TASK INSTRUCTIONS: Restate the full listing word for word and leave the pictures out.

MATERIAL PROVIDED below:

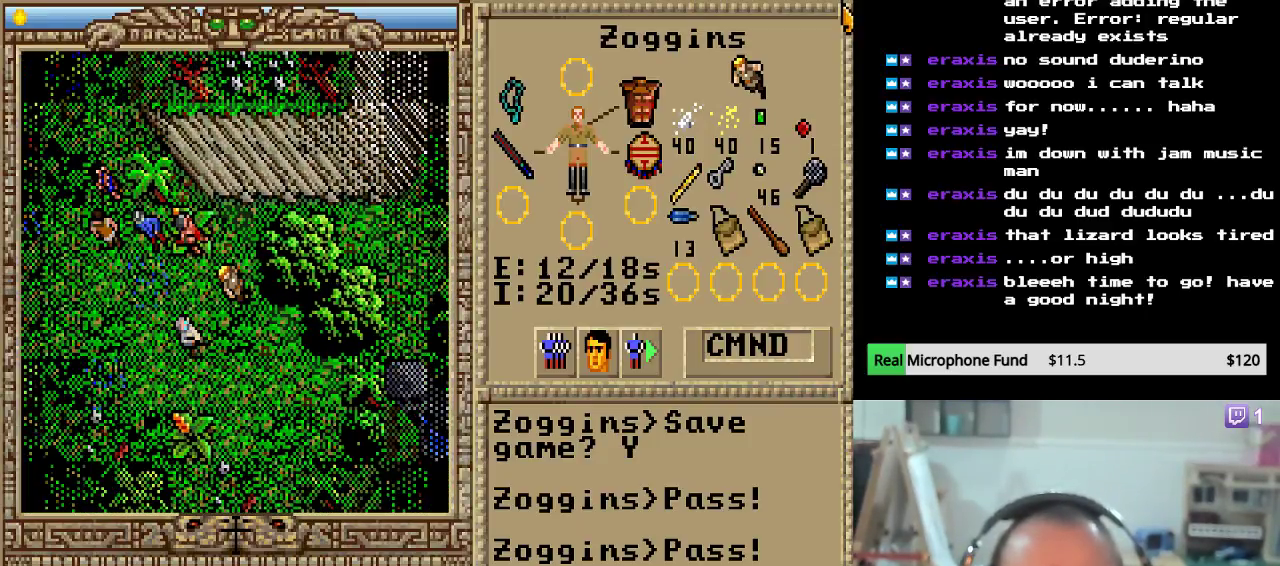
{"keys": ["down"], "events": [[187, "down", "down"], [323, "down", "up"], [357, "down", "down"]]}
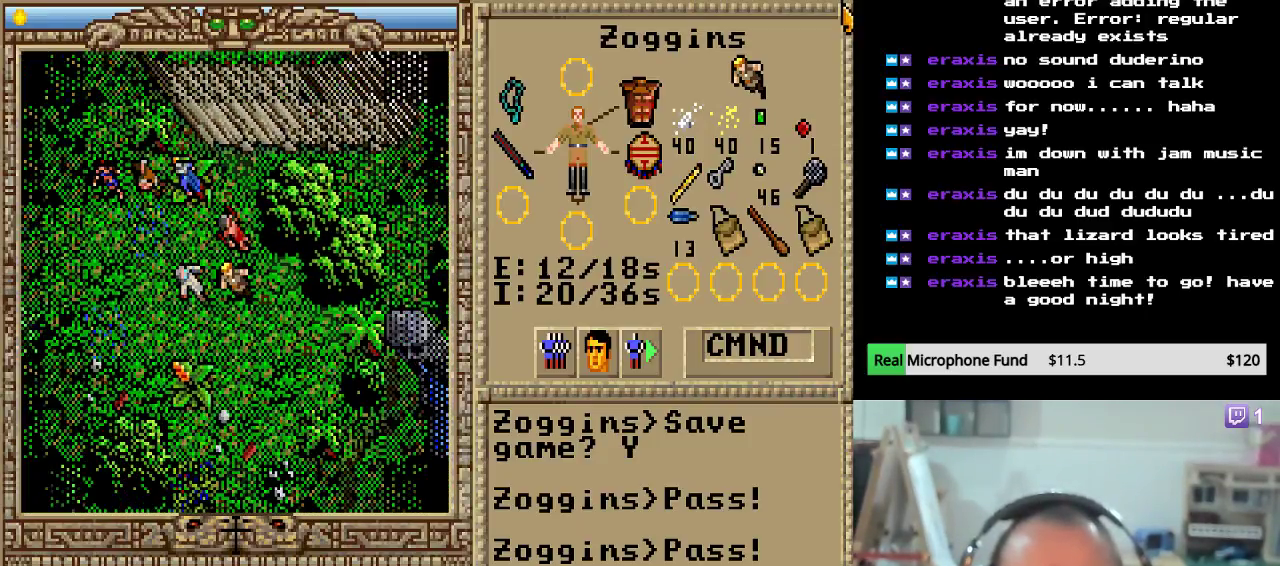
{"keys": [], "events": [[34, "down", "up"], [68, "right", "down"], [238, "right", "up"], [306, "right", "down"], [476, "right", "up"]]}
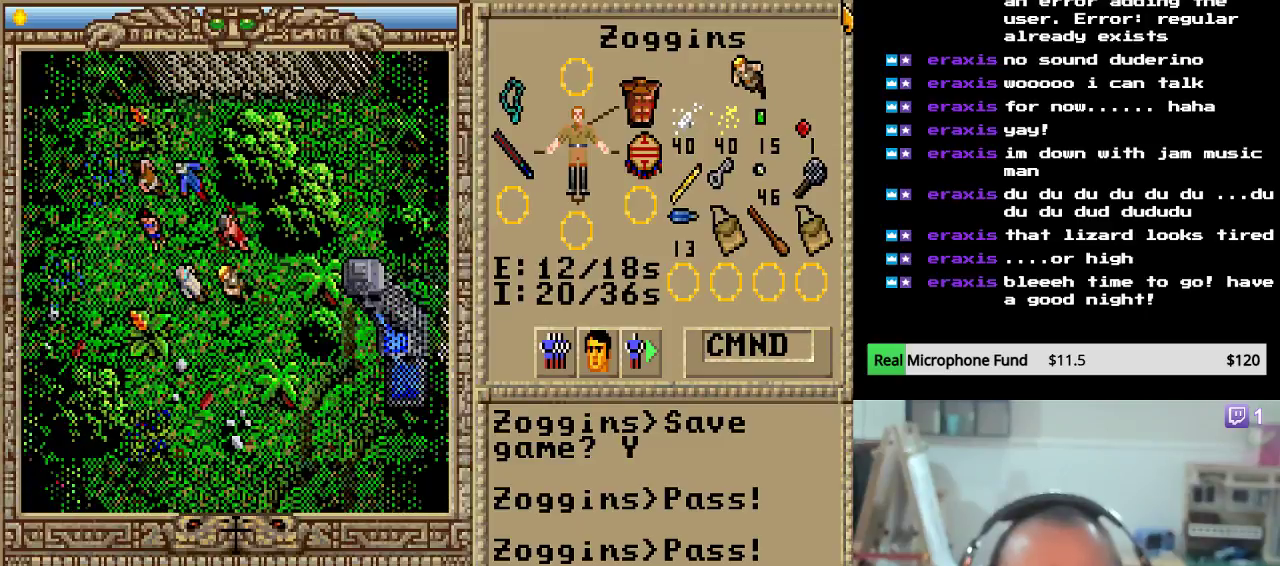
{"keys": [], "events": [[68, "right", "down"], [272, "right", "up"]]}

End of MATERIAL PROVIDED.

FINISHED TASK:
{"keys": ["down"], "events": [[187, "down", "down"], [323, "down", "up"], [357, "down", "down"]]}
{"keys": [], "events": [[34, "down", "up"], [68, "right", "down"], [238, "right", "up"], [306, "right", "down"], [476, "right", "up"]]}
{"keys": [], "events": [[68, "right", "down"], [272, "right", "up"]]}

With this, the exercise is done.